If we do that, we have 2 reset "sources": the main reset and the
internal gpio and there is some kind of OR operation to do between these
2 sources.

> 
> At the moment we have reset methods on devices:
>  * each bus handles reset for the things on the bus
>  * the (one and only) sysbus resets all the sysbus devices
>  * devices on no bus don't get reset at all unless something
>    takes special measures! (notably the CPUs are reset in
>    a very ad-hoc way at the moment)
> I guess this should be cleaned up by making each bus be
> a 'reset domain', and having a "system" reset domain which gets
> anything which doesn't have a parent reset domain (and which
> we then use for whole-board power-on reset). Calling the
> system reset domain's overall reset method will then do
> the 3-phase reset for everything>
> How would direct qemu_register_reset() calls fit into this
> scheme? (Some of them are devices that could get QOM reset
> methods instead. Perhaps we could get away with dumping the
> rest into the 'master reset' domain, or leaving them as-is?
> Some are for CPU reset which we definitely should clean up.)
> 
> We need to handle different types of reset somehow, in
> particular "cold/power on reset" versus "warm reset".
> Can we do this just with reset domain objects, or do we
> need/want to pass each device's reset method a "type" argument?
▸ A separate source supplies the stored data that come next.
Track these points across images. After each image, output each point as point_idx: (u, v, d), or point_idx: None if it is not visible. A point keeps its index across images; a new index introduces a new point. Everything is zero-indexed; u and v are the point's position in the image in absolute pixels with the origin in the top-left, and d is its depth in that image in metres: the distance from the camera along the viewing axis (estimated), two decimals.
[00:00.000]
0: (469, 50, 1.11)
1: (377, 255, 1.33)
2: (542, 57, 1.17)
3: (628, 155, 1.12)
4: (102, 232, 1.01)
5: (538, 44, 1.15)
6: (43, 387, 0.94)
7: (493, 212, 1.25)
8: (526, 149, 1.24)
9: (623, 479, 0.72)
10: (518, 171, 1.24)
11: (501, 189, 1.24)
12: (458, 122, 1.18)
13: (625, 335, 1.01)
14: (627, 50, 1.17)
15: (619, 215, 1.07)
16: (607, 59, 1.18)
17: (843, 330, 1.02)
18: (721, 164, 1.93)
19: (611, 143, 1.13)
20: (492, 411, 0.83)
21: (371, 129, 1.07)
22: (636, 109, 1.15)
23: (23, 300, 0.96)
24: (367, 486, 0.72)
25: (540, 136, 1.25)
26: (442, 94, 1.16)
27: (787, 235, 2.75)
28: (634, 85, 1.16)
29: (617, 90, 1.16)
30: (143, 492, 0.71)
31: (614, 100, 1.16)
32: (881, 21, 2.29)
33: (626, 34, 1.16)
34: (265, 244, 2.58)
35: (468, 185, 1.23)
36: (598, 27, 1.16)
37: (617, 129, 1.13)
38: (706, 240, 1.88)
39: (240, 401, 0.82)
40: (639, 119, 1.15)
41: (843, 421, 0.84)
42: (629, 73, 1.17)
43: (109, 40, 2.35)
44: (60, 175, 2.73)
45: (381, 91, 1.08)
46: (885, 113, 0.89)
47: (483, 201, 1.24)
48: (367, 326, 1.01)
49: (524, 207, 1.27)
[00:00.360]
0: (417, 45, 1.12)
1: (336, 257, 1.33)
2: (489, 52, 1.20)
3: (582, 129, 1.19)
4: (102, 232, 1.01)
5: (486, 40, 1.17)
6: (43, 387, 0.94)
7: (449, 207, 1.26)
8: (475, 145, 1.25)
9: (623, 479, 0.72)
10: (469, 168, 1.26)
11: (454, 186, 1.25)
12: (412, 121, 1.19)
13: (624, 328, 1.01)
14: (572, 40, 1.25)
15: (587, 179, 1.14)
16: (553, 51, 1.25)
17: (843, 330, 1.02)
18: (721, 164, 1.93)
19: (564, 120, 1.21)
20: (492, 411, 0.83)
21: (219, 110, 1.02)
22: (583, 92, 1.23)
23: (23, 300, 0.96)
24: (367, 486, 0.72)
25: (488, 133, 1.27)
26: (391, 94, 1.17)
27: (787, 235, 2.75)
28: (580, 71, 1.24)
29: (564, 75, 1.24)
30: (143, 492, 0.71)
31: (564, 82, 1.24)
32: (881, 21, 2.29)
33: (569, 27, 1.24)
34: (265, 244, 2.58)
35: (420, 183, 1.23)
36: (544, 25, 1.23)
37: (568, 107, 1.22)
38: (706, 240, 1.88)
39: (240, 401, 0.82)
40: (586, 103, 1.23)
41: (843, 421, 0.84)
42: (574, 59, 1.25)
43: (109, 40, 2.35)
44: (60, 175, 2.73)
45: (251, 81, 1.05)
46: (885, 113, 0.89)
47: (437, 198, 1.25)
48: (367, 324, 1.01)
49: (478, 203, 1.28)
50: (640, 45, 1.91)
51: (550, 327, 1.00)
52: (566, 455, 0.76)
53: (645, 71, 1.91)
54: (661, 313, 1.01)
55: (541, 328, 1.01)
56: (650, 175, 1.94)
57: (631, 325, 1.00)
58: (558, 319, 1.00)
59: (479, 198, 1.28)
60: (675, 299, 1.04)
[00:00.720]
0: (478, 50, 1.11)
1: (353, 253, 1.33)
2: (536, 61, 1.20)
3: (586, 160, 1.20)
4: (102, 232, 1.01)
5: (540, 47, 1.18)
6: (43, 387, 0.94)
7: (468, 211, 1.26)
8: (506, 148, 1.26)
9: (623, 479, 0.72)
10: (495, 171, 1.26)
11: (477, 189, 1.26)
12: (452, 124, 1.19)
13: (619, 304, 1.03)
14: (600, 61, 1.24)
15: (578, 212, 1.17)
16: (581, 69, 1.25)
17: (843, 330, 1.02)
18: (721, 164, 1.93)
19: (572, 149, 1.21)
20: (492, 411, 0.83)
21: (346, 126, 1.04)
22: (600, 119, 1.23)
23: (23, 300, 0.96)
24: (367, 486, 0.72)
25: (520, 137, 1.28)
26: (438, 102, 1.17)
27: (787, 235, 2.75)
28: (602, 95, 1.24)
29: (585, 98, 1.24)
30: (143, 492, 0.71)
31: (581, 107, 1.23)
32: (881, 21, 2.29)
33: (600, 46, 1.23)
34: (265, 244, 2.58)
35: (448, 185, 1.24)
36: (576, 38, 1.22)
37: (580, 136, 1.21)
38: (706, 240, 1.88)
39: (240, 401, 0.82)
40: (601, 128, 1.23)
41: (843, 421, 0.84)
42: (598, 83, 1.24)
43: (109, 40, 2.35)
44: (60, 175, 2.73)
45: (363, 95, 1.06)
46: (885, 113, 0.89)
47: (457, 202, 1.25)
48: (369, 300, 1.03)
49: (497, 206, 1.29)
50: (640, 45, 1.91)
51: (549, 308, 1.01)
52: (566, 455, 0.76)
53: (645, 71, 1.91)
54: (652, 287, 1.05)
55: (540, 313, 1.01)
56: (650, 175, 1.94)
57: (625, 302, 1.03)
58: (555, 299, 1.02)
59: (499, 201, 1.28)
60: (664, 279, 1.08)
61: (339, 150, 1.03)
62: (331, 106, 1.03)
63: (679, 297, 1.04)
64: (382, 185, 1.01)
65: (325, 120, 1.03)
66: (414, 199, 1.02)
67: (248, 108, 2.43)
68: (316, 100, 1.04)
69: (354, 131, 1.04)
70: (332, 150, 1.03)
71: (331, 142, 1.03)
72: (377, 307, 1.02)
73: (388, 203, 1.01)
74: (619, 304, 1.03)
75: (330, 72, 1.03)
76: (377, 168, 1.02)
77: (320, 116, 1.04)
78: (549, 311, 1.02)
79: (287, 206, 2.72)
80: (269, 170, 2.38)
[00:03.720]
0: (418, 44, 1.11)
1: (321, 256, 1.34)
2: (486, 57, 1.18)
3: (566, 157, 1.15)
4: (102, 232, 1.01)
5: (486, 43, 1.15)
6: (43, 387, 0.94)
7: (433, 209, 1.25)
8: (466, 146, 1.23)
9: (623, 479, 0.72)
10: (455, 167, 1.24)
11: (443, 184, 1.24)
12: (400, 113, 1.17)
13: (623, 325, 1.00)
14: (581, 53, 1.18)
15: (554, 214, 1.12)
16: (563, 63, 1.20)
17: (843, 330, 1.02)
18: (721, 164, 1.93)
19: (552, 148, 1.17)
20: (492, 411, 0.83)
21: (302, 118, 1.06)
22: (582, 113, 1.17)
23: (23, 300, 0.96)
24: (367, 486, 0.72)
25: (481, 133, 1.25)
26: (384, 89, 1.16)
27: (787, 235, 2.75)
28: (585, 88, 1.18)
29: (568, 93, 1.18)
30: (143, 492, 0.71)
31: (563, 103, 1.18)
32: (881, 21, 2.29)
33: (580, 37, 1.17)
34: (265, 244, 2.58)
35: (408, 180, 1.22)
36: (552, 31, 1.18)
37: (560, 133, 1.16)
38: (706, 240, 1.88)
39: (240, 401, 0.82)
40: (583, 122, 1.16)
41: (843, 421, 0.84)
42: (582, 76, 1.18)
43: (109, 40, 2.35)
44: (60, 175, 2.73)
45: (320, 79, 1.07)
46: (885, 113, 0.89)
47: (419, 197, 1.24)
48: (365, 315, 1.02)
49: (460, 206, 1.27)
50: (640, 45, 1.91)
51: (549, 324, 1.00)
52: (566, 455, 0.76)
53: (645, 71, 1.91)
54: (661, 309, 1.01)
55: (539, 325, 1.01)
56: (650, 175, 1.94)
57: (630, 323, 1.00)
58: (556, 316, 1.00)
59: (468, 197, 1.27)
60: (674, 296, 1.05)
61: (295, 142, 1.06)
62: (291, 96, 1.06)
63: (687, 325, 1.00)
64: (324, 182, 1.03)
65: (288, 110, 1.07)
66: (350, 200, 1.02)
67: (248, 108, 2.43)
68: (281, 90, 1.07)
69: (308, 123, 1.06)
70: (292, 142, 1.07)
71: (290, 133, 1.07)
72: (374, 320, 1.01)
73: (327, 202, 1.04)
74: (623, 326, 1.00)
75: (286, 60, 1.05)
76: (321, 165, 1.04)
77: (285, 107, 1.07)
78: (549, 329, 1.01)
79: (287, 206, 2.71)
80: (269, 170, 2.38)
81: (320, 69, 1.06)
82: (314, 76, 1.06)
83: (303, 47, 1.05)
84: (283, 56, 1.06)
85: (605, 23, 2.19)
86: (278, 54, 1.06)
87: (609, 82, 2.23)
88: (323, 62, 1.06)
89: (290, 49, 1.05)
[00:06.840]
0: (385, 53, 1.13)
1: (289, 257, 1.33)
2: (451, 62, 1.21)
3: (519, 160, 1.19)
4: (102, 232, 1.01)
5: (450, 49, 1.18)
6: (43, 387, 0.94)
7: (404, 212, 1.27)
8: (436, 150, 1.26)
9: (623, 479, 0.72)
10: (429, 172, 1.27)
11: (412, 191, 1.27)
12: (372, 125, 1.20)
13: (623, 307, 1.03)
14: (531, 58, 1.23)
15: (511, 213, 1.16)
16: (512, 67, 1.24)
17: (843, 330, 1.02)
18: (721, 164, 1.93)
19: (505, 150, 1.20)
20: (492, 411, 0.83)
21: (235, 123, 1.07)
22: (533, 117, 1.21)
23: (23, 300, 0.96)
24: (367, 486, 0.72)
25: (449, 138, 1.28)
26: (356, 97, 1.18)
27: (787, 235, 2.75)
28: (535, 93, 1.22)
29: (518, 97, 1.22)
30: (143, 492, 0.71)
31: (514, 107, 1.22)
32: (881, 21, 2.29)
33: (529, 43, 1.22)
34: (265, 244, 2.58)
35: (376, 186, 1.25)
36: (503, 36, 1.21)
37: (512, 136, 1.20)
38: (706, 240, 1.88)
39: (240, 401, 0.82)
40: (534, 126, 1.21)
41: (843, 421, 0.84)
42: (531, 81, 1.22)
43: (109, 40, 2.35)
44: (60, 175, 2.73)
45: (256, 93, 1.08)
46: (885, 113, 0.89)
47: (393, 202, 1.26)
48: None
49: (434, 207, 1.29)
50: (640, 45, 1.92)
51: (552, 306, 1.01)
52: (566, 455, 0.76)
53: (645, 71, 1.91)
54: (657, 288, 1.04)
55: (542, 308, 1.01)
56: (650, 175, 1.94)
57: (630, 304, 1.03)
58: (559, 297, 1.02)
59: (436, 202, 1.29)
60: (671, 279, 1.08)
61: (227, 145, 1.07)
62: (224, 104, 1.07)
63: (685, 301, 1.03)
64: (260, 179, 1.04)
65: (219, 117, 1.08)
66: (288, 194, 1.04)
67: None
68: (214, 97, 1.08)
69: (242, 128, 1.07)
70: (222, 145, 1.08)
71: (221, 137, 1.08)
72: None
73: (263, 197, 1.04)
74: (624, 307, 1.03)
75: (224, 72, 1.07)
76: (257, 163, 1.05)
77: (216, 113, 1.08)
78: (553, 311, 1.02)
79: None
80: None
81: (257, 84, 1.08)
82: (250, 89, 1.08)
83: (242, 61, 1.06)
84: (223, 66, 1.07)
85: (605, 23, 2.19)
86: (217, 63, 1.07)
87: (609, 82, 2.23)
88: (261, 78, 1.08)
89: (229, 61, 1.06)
Maybe phase 1 only needs the type, phase 2 and 3 can only depends on the
device state.

Anyway, this reset problem seems outside of the scope of this patch set.
I think I'll do a reroll with the remark I've got so far, but it will
still miss the reset part to be well integrated. I can also propose
something in another rfc about the 3-phase reset to advance on that part.